Le montant total dépensé pour la PAC en 2005 a représenté 45,5 pour cent des dépenses communautaires. Selon la définition de la CITI, la moyenne des droits NPF sur les produits de l'agriculture, de la chasse, de la sylviculture et de la pêche a été de 10,9 pour cent, avec des taux allant jusqu'à 167,2 pour cent. La protection à la frontière et le soutien interne ont quelque peu isolé certains produits de la concurrence et contribué à créer des excédents. Il a donc fallu accorder des subventions pour permettre l'exportation d'une partie de ces excédents. Les réformes en cours visent à réorienter cette politique.
5) POLITIQUE COMMERCIALE ET PARTENAIRES COMMERCIAUX
20. Les CE poursuivent une stratégie de libéralisation des échanges grâce à des négociations aux niveaux multilatéral, régional et bilatéral. Elles considèrent le PDD comme une priorité absolue, ayant joué un rôle fondamental dans sa mise en place et présenté de nombreuses propositions dans divers domaines. Le maintien de leur engagement à l'égard de l'OMC sera essentiel à la réussite du PDD. Néanmoins, la décision qu'elles ont prise d'ouvrir de nouvelles négociations relatives à des ALE risque de compliquer encore leur régime commercial et de détourner leur intérêt du système commercial multilatéral.

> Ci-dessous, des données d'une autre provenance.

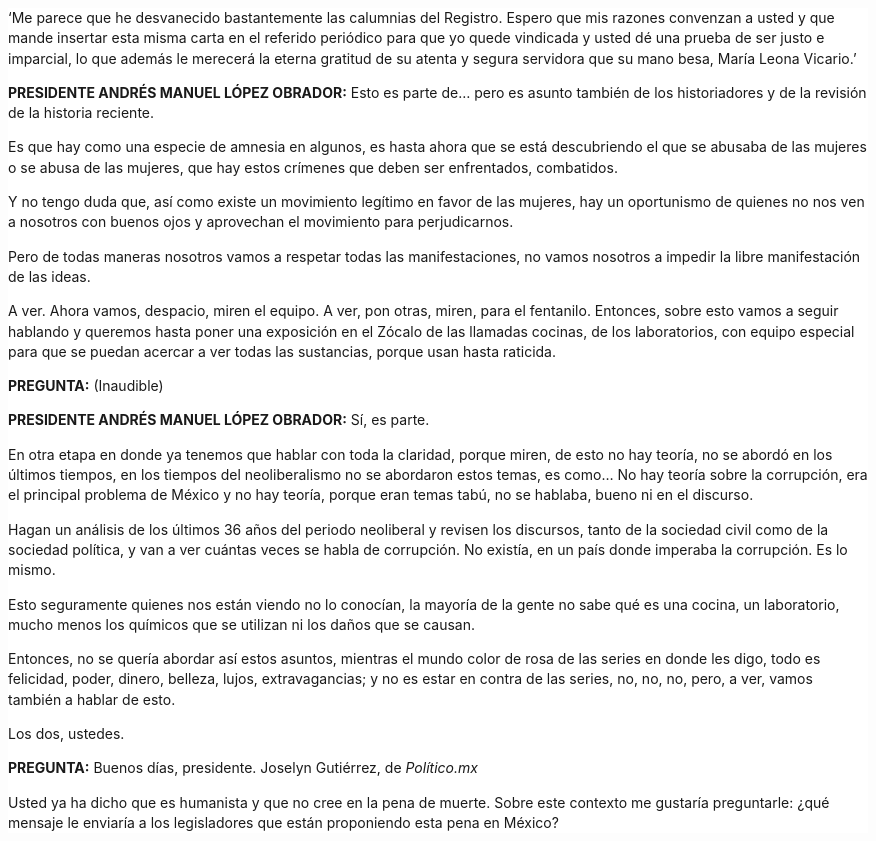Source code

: ‘Me parece que he desvanecido bastantemente las calumnias del Registro. Espero
que mis razones convenzan a usted y que mande insertar esta misma carta en el
referido periódico para que yo quede vindicada y usted dé una prueba de ser
justo e imparcial, lo que además le merecerá la eterna gratitud de su atenta y
segura servidora que su mano besa, María Leona Vicario.’

**PRESIDENTE ANDRÉS MANUEL LÓPEZ OBRADOR:** Esto es parte de… pero es asunto
también de los historiadores y de la revisión de la historia reciente.

Es que hay como una especie de amnesia en algunos, es hasta ahora que se está
descubriendo el que se abusaba de las mujeres o se abusa de las mujeres, que
hay estos crímenes que deben ser enfrentados, combatidos.

Y no tengo duda que, así como existe un movimiento legítimo en favor de las
mujeres, hay un oportunismo de quienes no nos ven a nosotros con buenos ojos y
aprovechan el movimiento para perjudicarnos.

Pero de todas maneras nosotros vamos a respetar todas las manifestaciones, no
vamos nosotros a impedir la libre manifestación de las ideas.

A ver. Ahora vamos, despacio, miren el equipo. A ver, pon otras, miren, para
el fentanilo. Entonces, sobre esto vamos a seguir hablando y queremos hasta
poner una exposición en el Zócalo de las llamadas cocinas, de los
laboratorios, con equipo especial para que se puedan acercar a ver todas las
sustancias, porque usan hasta raticida.

**PREGUNTA:** (Inaudible)

**PRESIDENTE ANDRÉS MANUEL LÓPEZ OBRADOR:** Sí, es parte.

En otra etapa en donde ya tenemos que hablar con toda la claridad, porque
miren, de esto no hay teoría, no se abordó en los últimos tiempos, en los
tiempos del neoliberalismo no se abordaron estos temas, es como… No hay teoría
sobre la corrupción, era el principal problema de México y no hay teoría,
porque eran temas tabú, no se hablaba, bueno ni en el discurso.

Hagan un análisis de los últimos 36 años del periodo neoliberal y revisen los
discursos, tanto de la sociedad civil como de la sociedad política, y van a
ver cuántas veces se habla de corrupción. No existía, en un país donde
imperaba la corrupción. Es lo mismo.

Esto seguramente quienes nos están viendo no lo conocían, la mayoría de la
gente no sabe qué es una cocina, un laboratorio, mucho menos los químicos que
se utilizan ni los daños que se causan.

Entonces, no se quería abordar así estos asuntos, mientras el mundo color de
rosa de las series en donde les digo, todo es felicidad, poder, dinero,
belleza, lujos, extravagancias; y no es estar en contra de las series, no, no,
no, pero, a ver, vamos también a hablar de esto.

Los dos, ustedes.

**PREGUNTA:** Buenos días, presidente. Joselyn Gutiérrez, de _Político.mx_

Usted ya ha dicho que es humanista y que no cree en la pena de muerte. Sobre
este contexto me gustaría preguntarle: ¿qué mensaje le enviaría a los
legisladores que están proponiendo esta pena en México?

21. Les CE sont le premier exportateur et le deuxième importateur de marchandises dans le monde, et leur économie continue de soutenir la croissance mondiale en maintenant les marchés ouverts. Toutefois, les obstacles au commerce restent élevés dans quelques domaines peu nombreux mais importants, notamment l'agriculture. La réduction ou l'élimination des subventions à l'exportation et des droits de douane sur les produits agricoles serait avantageuse pour les consommateurs des CE, améliorerait la répartition des ressources et contribuerait grandement à stimuler l'économie mondiale.
22. Les CE restent le premier exportateur et importateur mondial de services commerciaux. La Directive sur les services s'appuie sur ce qu'on appelle les "libertés fondamentales" du Traité instituant les CE, parmi lesquelles la liberté d'établissement et la libre circulation des services. Toutefois, des obstacles importants au commerce des services subsistent tant à l'intérieur des CE que vis-à-vis des pays tiers; il s'agit notamment des monopoles et des différences de réglementation entre les États membres. Si les CE remédiaient à ces distorsions, cela stimulerait la compétitivité générale de leur économie.